EGYPT – Over 40,000 tons of Egyptian oranges in 150 shipments are currently being held at Russian ports  as the Russian officials claim the shipments do not meet its import specifications.

Egyptian exporters laid the blame on Russia for changing its standards without coordinating with the Egyptian side.

According to Ahmed al-Bishbishy, the Chair of Gouda for Agricultural Products, a major orange exporter, the Egyptian oranges were seized over three weeks ago.

“But once the shipments arrived at Russian ports, they were stopped from entry, after the Russian Federal Service for Veterinary and Phytosanitary Surveillance (Rosselkhoznadzor) rejected the shipments, claiming that they did not conform to specifications and contained traces of Imazalil fungicide,” he said.

Imazalil fungicide is a commonly used post-harvest on crops including bananas and citrus and, though not entirely banned, is classified as “likely to be carcinogenic in humans” by the US Environmental Protection Agency (EPA).

Yet, sources in Egyptian export companies said these traces are “stipulated in the Egyptian-Russian export agreements and are common worldwide.”

Rosselkhoznadzor is a federal executive body affiliated with Russia’s agriculture ministry that is responsible for quarantine as well as the safe handling of pesticides and agricultural chemicals.

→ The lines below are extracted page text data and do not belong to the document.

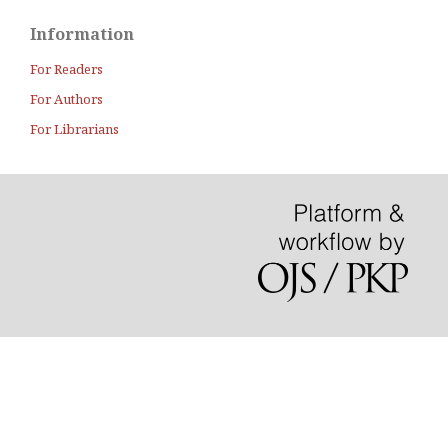
Information
For Readers
For Authors
For Librarians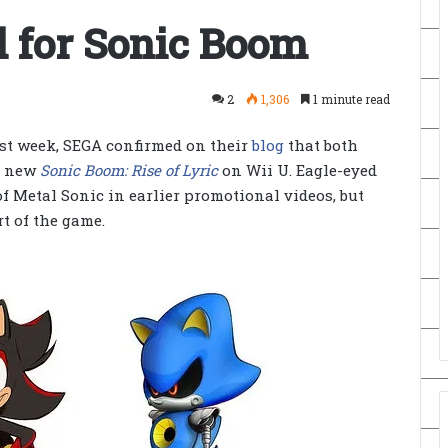
 for Sonic Boom
2
1,306
1 minute read
st week, SEGA confirmed on their
blog
that both
e new
Sonic Boom: Rise of Lyric
on Wii U. Eagle-eyed
f Metal Sonic in earlier promotional videos, but
t of the game.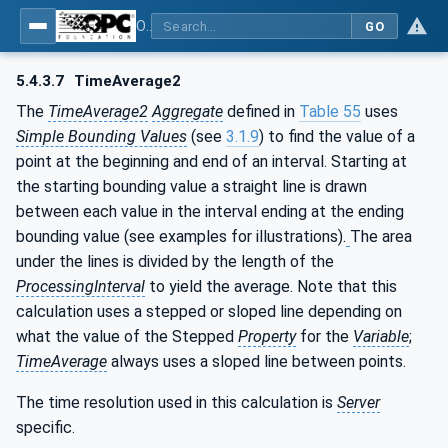
OPC Unified Architecture - Part 13: Aggregates
GO
5.4.3.7
TimeAverage2
The
TimeAverage2
Aggregate
defined in
Table 55
uses
Simple Bounding Values
(see
3.1.9
) to find the value of a
point at the beginning and end of an interval. Starting at
the starting bounding value a straight line is drawn
between each value in the interval ending at the ending
bounding value (see examples for illustrations).
The area
under the lines is divided by the length of the
ProcessingInterval
to yield the average. Note that this
calculation uses a stepped or sloped line depending on
what the value of the Stepped
Property
for the
Variable
;
TimeAverage
always uses a sloped line between points.
The time resolution used in this calculation is
Server
specific.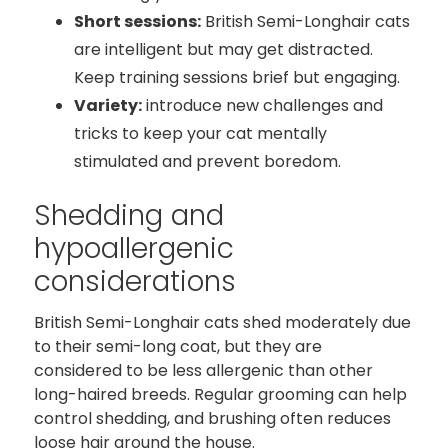
Short sessions:
British Semi-Longhair cats
are intelligent but may get distracted.
Keep training sessions brief but engaging.
Variety:
introduce new challenges and
tricks to keep your cat mentally
stimulated and prevent boredom.
Shedding and
hypoallergenic
considerations
British Semi-Longhair cats shed moderately due
to their semi-long coat, but they are
considered to be less allergenic than other
long-haired breeds. Regular grooming can help
control shedding, and brushing often reduces
loose hair around the house.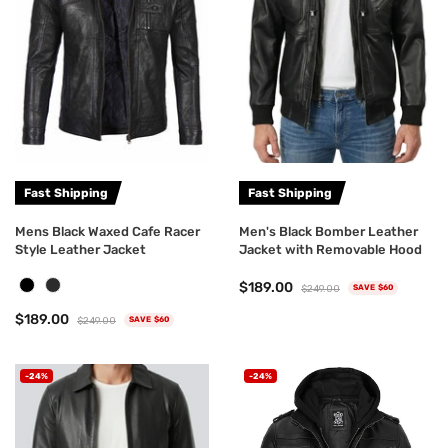
Fast Shipping
Fast Shipping
Mens Black Waxed Cafe Racer
Men's Black Bomber Leather
Style Leather Jacket
Jacket with Removable Hood
$189.00
$249.00
SAVE $60
$189.00
$249.00
SAVE $60
-24%
-24%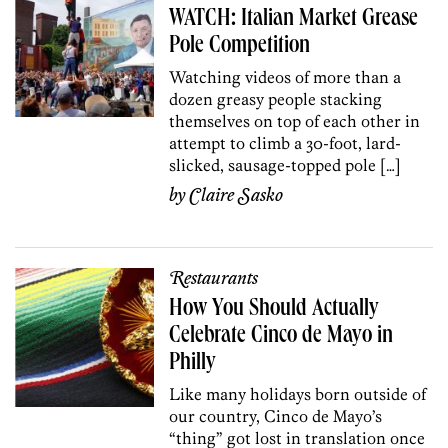
WATCH: Italian Market Grease
Pole Competition
Watching videos of more than a
dozen greasy people stacking
themselves on top of each other in
attempt to climb a 30-foot, lard-
slicked, sausage-topped pole […]
by
Claire Sasko
Restaurants
How You Should Actually
Celebrate Cinco de Mayo in
Philly
Like many holidays born outside of
our country, Cinco de Mayo’s
“thing” got lost in translation once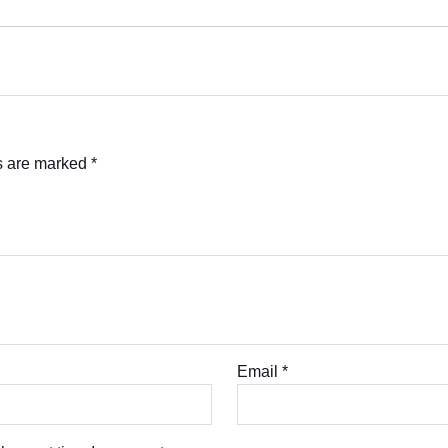
ds are marked
*
Email
*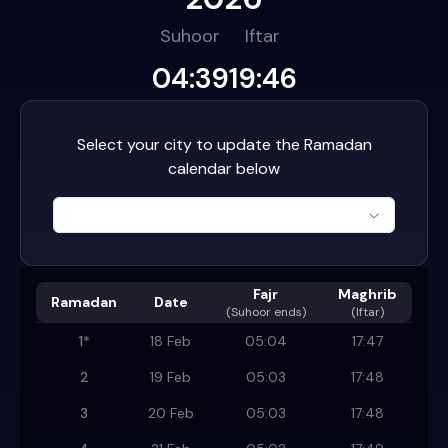
Suhoor
Iftar
04:39
19:46
Select your city to update the Ramadan
calendar below
Fajr
Maghrib
Ramadan
Date
(
Suhoor ends
)
(Iftar)
1
*
18 Feb
05:04
17:47
2
19 Feb
05:03
17:48
3
20 Feb
05:03
17:48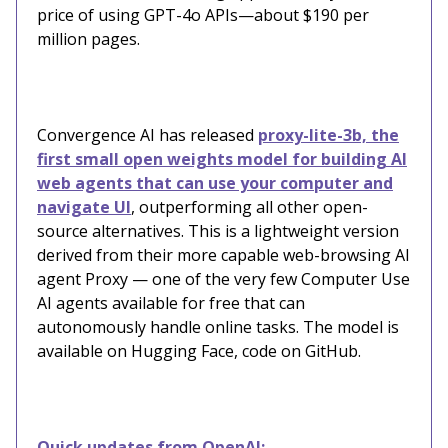
price of using GPT-4o APIs—about $190 per
million pages.
Convergence AI has released
proxy-lite-3b, the
first small open weights model for building AI
web agents that can use your computer and
navigate UI
, outperforming all other open-
source alternatives. This is a lightweight version
derived from their more capable web-browsing AI
agent Proxy — one of the very few Computer Use
AI agents available for free that can
autonomously handle online tasks. The model is
available on Hugging Face, code on GitHub.
Quick updates from OpenAI: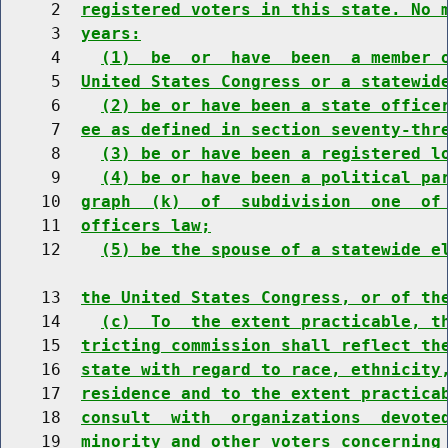
     2  
registered voters in this state. No 
     3  
years:
     4    
(1)  be  or  have  been  a member 
     5  
United States Congress or a statewid
     6    
(2) be or have been a state office
     7  
ee as defined in section seventy-thr
     8    
(3) be or have been a registered l
     9    
(4) be or have been a political pa
    10  
graph  (k)  of  subdivision  one  of
    11  
officers law;
    12    
(5) be the spouse of a statewide e
    13  
the United States Congress, or of th
    14    
(c)  To  the extent practicable, t
    15  
tricting commission shall reflect th
    16  
state with regard to race, ethnicity
    17  
residence and to the extent practica
    18  
consult  with  organizations  devote
    19  
minority and other voters concerning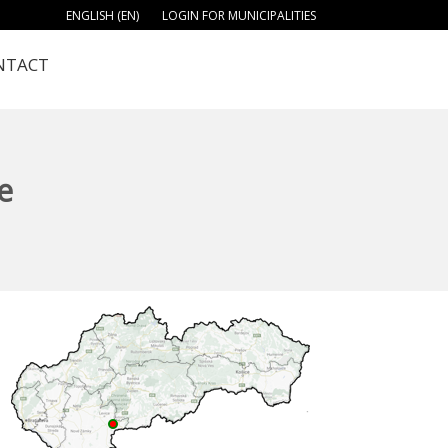
ENGLISH (EN)
LOGIN FOR MUNICIPALITIES
NTACT
e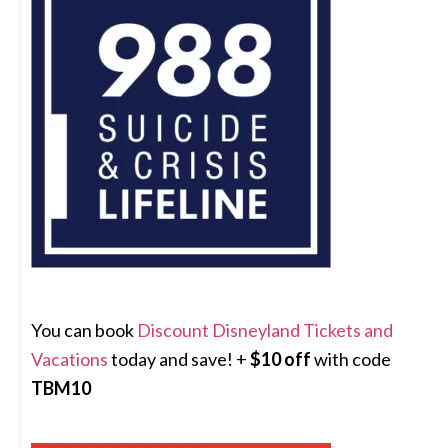
You can book
Discount Disneyland Tickets and
Vacations
today and save! +
$10 off
with code
TBM10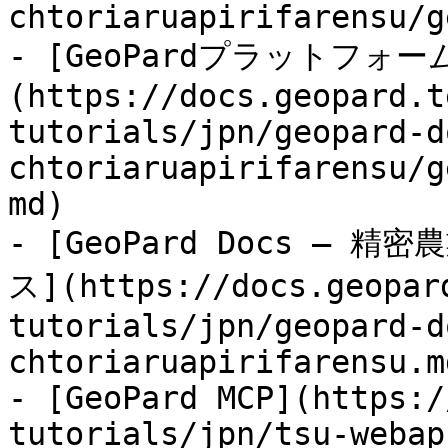
chtoriaruapirifarensu/g
- [GeoPardプラットフォ
(https://docs.geopard.t
tutorials/jpn/geopard-d
chtoriaruapirifarensu/g
md)

- [GeoPard Docs —
ス](https://docs.geopar
tutorials/jpn/geopard-d
chtoriaruapirifarensu.md
- [GeoPard MCP](https:/
tutorials/jpn/tsu-webap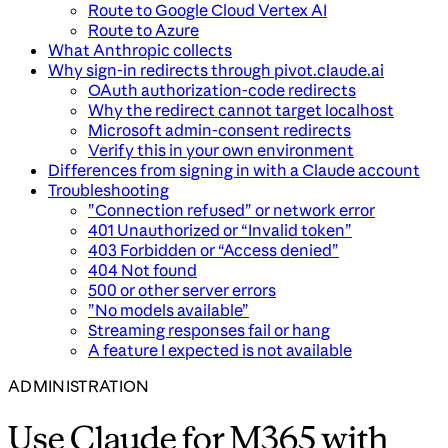
Route to Google Cloud Vertex AI
Route to Azure
What Anthropic collects
Why sign-in redirects through pivot.claude.ai
OAuth authorization-code redirects
Why the redirect cannot target localhost
Microsoft admin-consent redirects
Verify this in your own environment
Differences from signing in with a Claude account
Troubleshooting
”Connection refused” or network error
401 Unauthorized or “Invalid token”
403 Forbidden or “Access denied”
404 Not found
500 or other server errors
”No models available”
Streaming responses fail or hang
A feature I expected is not available
ADMINISTRATION
Use Claude for M365 with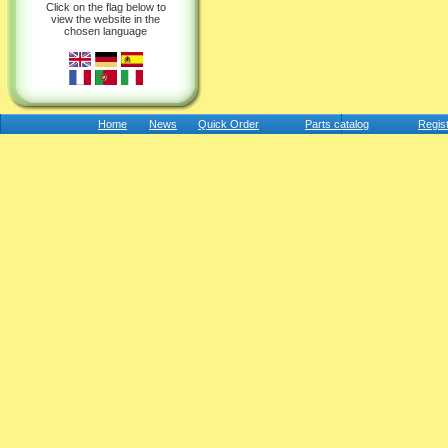
Click on the flag below to
view the website in the
chosen language
Home
News
Quick Order
Parts catalog
Regis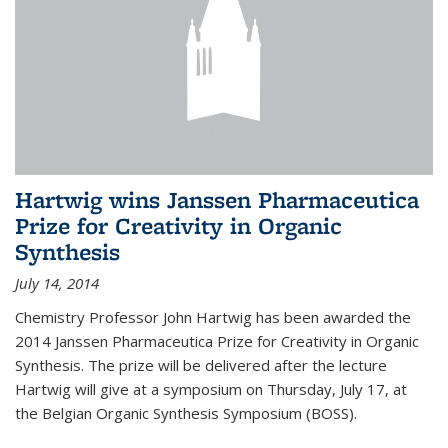
Hartwig wins Janssen Pharmaceutica
Prize for Creativity in Organic
Synthesis
July 14, 2014
Chemistry Professor John Hartwig has been awarded the
2014 Janssen Pharmaceutica Prize for Creativity in Organic
Synthesis. The prize will be delivered after the lecture
Hartwig will give at a symposium on Thursday, July 17, at
the Belgian Organic Synthesis Symposium (BOSS).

One of the export sources told Mada Masr that the body has only recently started its work in ports and initiated new requirements that even the Russian agricultural quarantine [agency], was not informed of, let alone the Egyptian side.

Egyptian authorities term seizure illegal

Furthermore, the agreements signed between Egypt and Russia say the Egyptian side must be informed of any change in the terms and procedures at least two weeks before enforcing them, which did not happen.

In line with this, the head of Egypt’s plant quarantine authority Ahmed al-Attar termed the seizure of the shipments was “illegal.”

Nevine Gamea, Egypt’s Trade and Industry Minister met with the Russian ambassador in Cairo to discuss the matter. She said that the Egyptian government’s representatives in Moscow, the Egyptian Embassy Commercial Office in Moscow and the Central Administration for Plant Quarantine, are currently making efforts to solve the problem.

According to one of the sources in the export company, Egypt’s diplomatic intervention was partially successful, securing the release of some oranges.

A September report issued by the Agriculture Export Council revealed that in the previous year, Egypt topped the list of orange exporting countries, sending out about 1.67 million tons to markets mostly in Russia, Saudi Arabia and China. Egypt’s place as the orange export king brought it about US$843 million.